You know what I like about this blog, it’s the fact that it hasn’t blown up yet. I’m confident in my writing so I know it will sooner than later but right now it hasn’t so I can be more honest than I am anywhere else.
Do you know why I write so much? It’s partially because I love writing but more than that it’s because I really don’t have anyone to talk to about the things on my mind. I know a bunch of women and I have associates but the truth is I don’t have that sort of relationship with any of them.
Like, I meet these women and they come at me like it’s the beginning of the rest of our lives and shit always goes bad. Always! It literally never fails and the truth is I’m just getting tired of it. I need more, at this point in my life I need more. The sort of man I am I tend to wear my emotions on my sleeve, I want the hand holding on the couch, the kisses in the truck. I want the cakey text and slutty pictures that are only meant for me.
And I don’t want this stuff from just anyone, if that was the case I could have had it a long time ago. I don’t want it from some bopper because I’m paying her tuition so that leaves me in the middle. It leaves me having to find a woman that’s beautiful and sexy and all the things I want without her being a fucking call girl.
Look, I’ve never let my personal life get in the way of getting up and going to work everyday. I’ve never let it get in the way of me writing my ass off! Never!
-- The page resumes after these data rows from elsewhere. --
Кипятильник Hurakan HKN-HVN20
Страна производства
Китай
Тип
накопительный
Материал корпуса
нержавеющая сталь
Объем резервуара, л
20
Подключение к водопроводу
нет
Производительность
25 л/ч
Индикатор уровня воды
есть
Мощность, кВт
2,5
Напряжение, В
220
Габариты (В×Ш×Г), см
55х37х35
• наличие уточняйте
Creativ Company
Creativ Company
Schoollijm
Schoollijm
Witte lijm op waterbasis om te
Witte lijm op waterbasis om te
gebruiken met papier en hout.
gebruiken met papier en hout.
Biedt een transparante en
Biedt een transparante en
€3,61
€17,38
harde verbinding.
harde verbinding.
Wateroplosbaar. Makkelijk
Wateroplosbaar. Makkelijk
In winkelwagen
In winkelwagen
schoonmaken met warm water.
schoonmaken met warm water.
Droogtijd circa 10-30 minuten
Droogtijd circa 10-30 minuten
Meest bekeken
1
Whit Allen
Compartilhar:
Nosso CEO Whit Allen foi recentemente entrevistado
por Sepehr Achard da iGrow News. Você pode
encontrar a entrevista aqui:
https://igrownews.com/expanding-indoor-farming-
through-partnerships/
Regardless of how I’ve felt I’ve done what I had to do to make myself successful!
But at this point I just need to know it’s real, I just need something to happen to reaffirm my faith in women because right now I don’t have much. Yeah, I’ll get a dozen chicks saying the right stuff but the number of them that are making it count with their actions….
Not so much!
I just need to know that ‘She Will.’
I just need to know that it’s real!
I’m a kisser, I love kissing and touching and feeling her skin. May 10th was the last time I saw her, the last time I really saw her and no matter how hard I try and replace her I can’t. I just can’t, no matter how many women I go out with, no matter how many women I write about.
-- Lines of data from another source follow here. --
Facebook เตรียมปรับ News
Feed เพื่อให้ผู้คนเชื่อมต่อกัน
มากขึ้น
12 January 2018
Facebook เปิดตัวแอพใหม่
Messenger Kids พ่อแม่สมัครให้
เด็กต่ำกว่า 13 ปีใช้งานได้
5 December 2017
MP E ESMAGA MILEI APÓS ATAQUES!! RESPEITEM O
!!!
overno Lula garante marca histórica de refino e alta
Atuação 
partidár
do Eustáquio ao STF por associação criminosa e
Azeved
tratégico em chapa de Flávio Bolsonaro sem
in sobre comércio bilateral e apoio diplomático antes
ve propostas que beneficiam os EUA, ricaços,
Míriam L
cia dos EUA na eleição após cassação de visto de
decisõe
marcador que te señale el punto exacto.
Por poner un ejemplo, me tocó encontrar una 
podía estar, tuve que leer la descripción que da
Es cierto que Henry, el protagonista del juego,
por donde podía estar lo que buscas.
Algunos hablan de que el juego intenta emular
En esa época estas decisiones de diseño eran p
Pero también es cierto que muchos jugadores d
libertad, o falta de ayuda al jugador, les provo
My novel is selling, really selling and who the hell am I supposed to share that with. I haven’t had one bad review yet and I don’t even know how to feel about that. I just want a good night, a good date, some affection.
I wake up some nights afraid that I’m going to lose my mind.
I don’t want to lose my mind.
I’m fucking tripping right now. I just need a hug, I just get tired of always taking care of everyone else. I need someone to put this weight on.